Request for Input That Doesn’t Want Input
1. What this pattern is
This pattern appears when leaders invite feedback or strategic thinking but have no intention of using it. The request functions as a performance of collaboration rather than a genuine inquiry. People are asked to contribute depth, but the system only tolerates affirmation.
The gap between the invitation and the actual appetite for input creates chronic frustration. Contributors assume they will influence direction. Decision-makers assume the input is optional. The pattern becomes a cycle where insight is solicited and dismissed in the same breath.
2. How it shows up
- Requests for strategy that are replaced with pre-existing ideas
- Invitations to challenge assumptions that trigger defensiveness
- Brainstorms where decisions have already been made
- Contributors asked for depth and then told their input is too much
- Leaders praising “collaboration” while ignoring inconvenient insights
- Teams adjusting their contributions to avoid conflict
The process looks participatory. The outcome is predetermined.
3. What it is protecting (emotional logic)
The leader wants the appearance of collaboration without the discomfort that true collaboration brings. Input is used to validate decisions, not shape them.
Allowing real influence requires confronting ambiguity, revising assumptions, or acknowledging mistakes. Avoiding those experiences protects identity, authority and internal stability.

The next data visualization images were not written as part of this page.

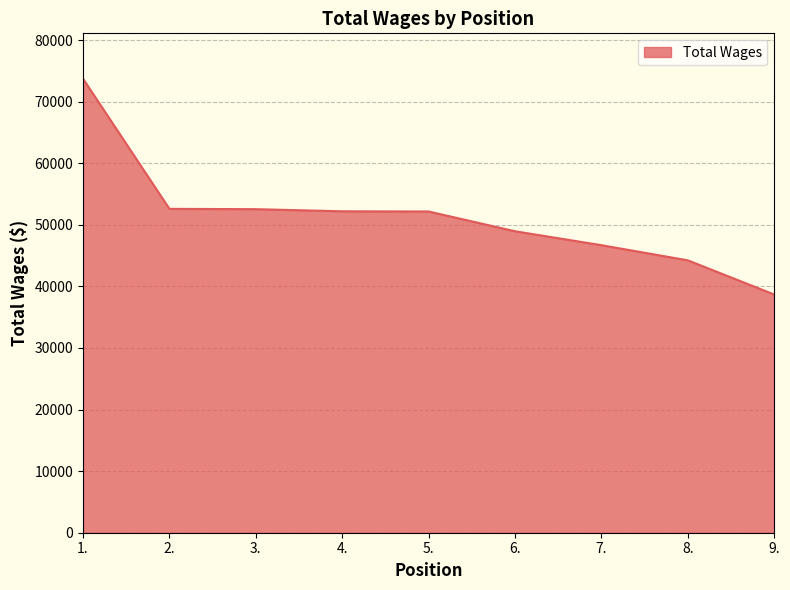

What position from the right is 3.?

7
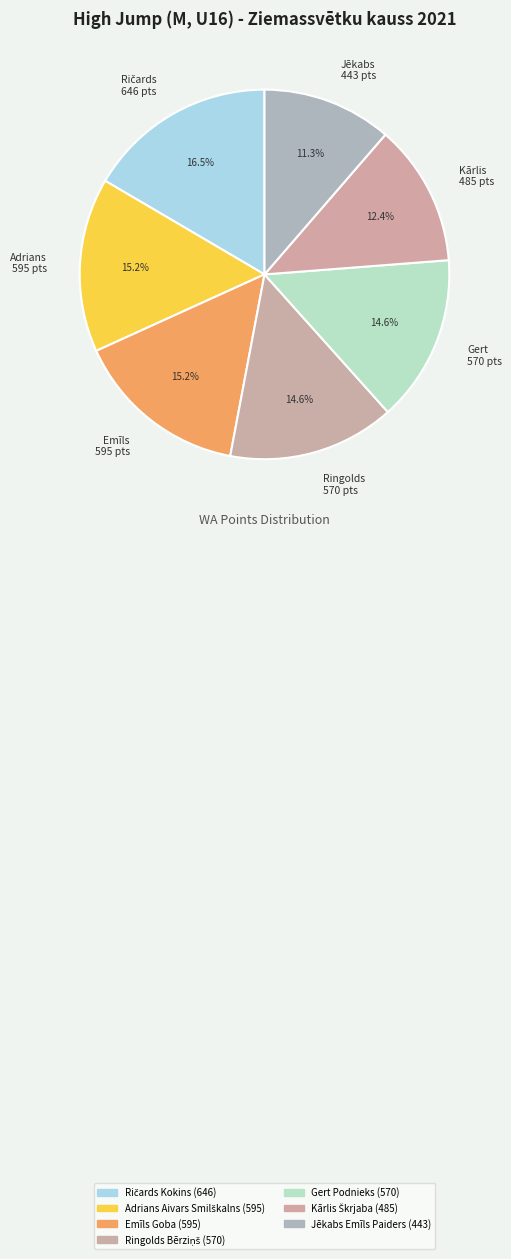

Approximately how many times larger is the value at Adrians 595 pts compared to Ringolds 570 pts?

1.0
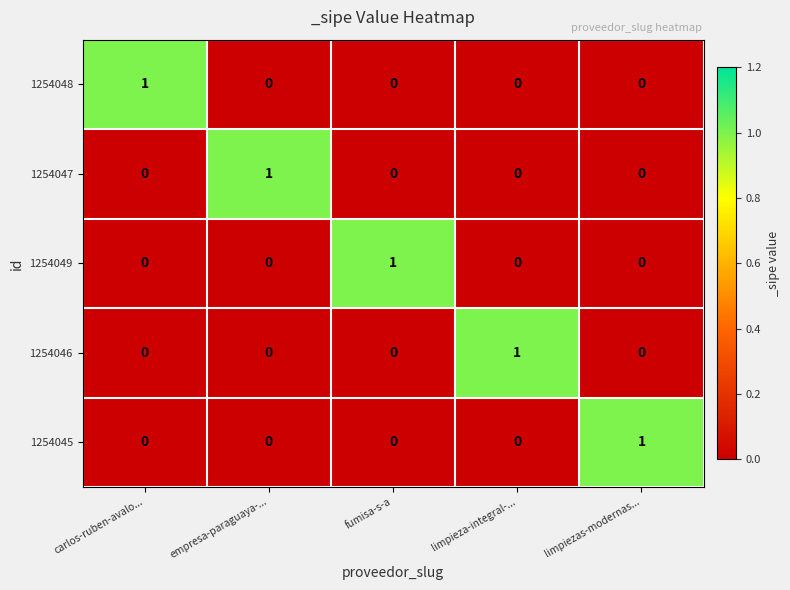

How many 1254048 values are between 0 and 1?

5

Asking for input becomes a way to maintain harmony while shielding the system from disruption.
4. What it costs the system
- Talented contributors stop offering insight
- High performers disengage because their thinking goes unused
- Decisions lose quality because dissent is not integrated
- Innovation stalls due to lack of cognitive diversity
- Teams learn to mirror the leader instead of challenging them
- Work slows because people wait to align with the unspoken direction
The system loses clarity and depth while believing it is being collaborative.
5. Early signals to watch for
- Feedback meetings where nothing changes afterwards
- Leaders saying “this is great” while implementing something else
- Contributors revising their tone to avoid friction
- People seeking “the right angle” instead of honest analysis
- Insight that lands as threat rather than value
- A pattern of decisions that seem disconnected from team input
6. Questions that expose the pattern
- What outcome did I already decide before asking for input
- Which kinds of insight make me uncomfortable and why
- When I ask for feedback, what am I actually hoping to get
- Whose input do I only accept when it aligns with mine
- How often do I change direction based on other people’s thinking
- What would be disrupted if I let genuine feedback shape the decision
7. What changes when you name it
Leaders stop using consultation as a symbolic act and start using it as a real decision-making tool. Teams begin offering honest insight instead of managed input. Conversations shift from performance to substance. Decisions become sharper because they integrate multiple perspectives instead of protecting a single perspective.
Once the pattern is named, collaboration becomes real instead of ritual.